The University of Peshawar (د پېښور پوهنتون; پشور یونیورسٹی; ; abbreviated UoP; known more popularly as Peshawar University) is a public research university located in Peshawar, Khyber Pakhtunkhwa, Pakistan.

The university is one of the oldest universities in the province, and is ranked as one of the highest rated universities in the country.

==History==
The university was founded in 1950 and offers programs for undergraduate, post-graduate, and doctoral studies. With approximately 14,000 enrolled students attending the university, it has six academic faculties with forty postgraduate department as well as two "centers of excellence". The university is known for its research in social, medical, and natural sciences having eight research centers located inside the campus. Spread over an area of 1045 acre as a residential campus, the university is the first public university to be established in Khyber Pakhtunkhwa.

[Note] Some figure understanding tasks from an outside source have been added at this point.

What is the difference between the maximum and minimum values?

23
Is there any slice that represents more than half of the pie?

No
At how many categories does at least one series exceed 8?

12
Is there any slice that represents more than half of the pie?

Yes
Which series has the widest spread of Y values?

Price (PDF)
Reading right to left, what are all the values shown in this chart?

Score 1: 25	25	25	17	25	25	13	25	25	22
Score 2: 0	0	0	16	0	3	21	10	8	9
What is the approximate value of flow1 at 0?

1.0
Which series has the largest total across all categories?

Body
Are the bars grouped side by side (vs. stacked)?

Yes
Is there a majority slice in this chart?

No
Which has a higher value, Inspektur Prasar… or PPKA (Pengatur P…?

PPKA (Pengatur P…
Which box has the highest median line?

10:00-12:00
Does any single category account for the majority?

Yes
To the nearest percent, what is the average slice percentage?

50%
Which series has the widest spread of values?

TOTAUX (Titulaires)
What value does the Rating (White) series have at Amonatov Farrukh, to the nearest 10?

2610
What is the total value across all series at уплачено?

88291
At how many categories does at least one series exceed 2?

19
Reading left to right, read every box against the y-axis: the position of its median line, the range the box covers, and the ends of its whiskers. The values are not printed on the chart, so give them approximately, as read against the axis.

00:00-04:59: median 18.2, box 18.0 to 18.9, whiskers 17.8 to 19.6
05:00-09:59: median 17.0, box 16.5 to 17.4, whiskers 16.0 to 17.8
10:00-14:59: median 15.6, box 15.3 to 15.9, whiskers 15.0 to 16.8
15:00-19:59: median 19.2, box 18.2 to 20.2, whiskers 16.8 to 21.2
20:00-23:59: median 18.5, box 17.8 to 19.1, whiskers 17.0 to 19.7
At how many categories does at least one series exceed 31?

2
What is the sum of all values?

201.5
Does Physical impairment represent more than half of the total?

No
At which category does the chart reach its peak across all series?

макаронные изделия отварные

In its inaugural year, it had an enrollment of 129, of whom one was a woman. The university was founded as an expansion of the Islamia College. The founder of Pakistan, Muhammad Ali Jinnah, who had visited the college in 1928 had great admiration for it, referring to it as 'my college' and adopted it as one of the three heirs to his fortune, along with Aligarh University and Sindh Madrassa (his own school) in 1939. For Jinnah the university was a gift to students of the province, in recognition of the part played by them in the making of Pakistan, and how it was the Pashtuns who had fought the Indians and captured Azad Kashmir.

==Recognized university==
University of Peshawar is a recognized university by the Higher Education Commission of Pakistan. This university awards both undergraduate and postgraduate degrees.

==Departments==
University of Peshawar has many departments including:
- Arts & Humanities
- Business & Social Sciences
- Language & Cultural
- Medicine & Health
- Science & Technology.

===Department of Pharmacy===
The department was established in 1982, housed at the Centre of Excellence in Physical Chemistry. After a period of two years, it was shifted to the newly constructed building of the present location. The department has been recognized by the Pharmacy Council of Pakistan. Research groups conduct research in the field of Pharmacology, Pharmaceutics, Pharmaceutical analysis and Pharmacognosy.

An animal house with bioassay laboratory meets the research and academic needs of the university. Research in the Pharmacology section of the department is focused on testing compounds from both synthetic and natural origin for their utility in pain, inflammation, pyrexia, depression, anxiety, dependence, tolerance and vomiting as well as toxicological testing.

=== National Center of Excellence in Geology ===
The National Center of Excellence in Geology (NCEG), University of Peshawar (UoP), is an institution of higher learning and research in Geo-sciences. It was established in 1974 under an act of the parliament. Dr. R.A. Khan Tahirkheli was the founder Director of the center. Upon his retirement, Dr. M. Qasim Jan succeeded him in 1988 who was succeeded by Prof. Dr. Syed Hamidullah in January 2001, Dr. M. Asif Khan in 2002 and again by Dr. Syed Hamidullah in 2003. After the death of S. Hamidullah in an air crash, Dr. M. Asif Khan is the director of the center.

=== Shaykh Zayed Islamic Centre ===
The Shaykh Zayed Islamic Center, University of Peshawar is one of the three educational Centers financed by his Excellency Shayh Zayed Ibne Sultan Al-Nahyan, Emir of the United Arab Emirates (UAE). The other two Centers are located at Karachi and Lahore on the Campuses of the respective universities. The entire cost of the project was borne by the Government of U.A.E while the land was donated by the University of Peshawar. The Emir of U.A.E has established a trust for the developmental expenditures of the center, while recurring cost is borne by the Federal Government of Pakistan.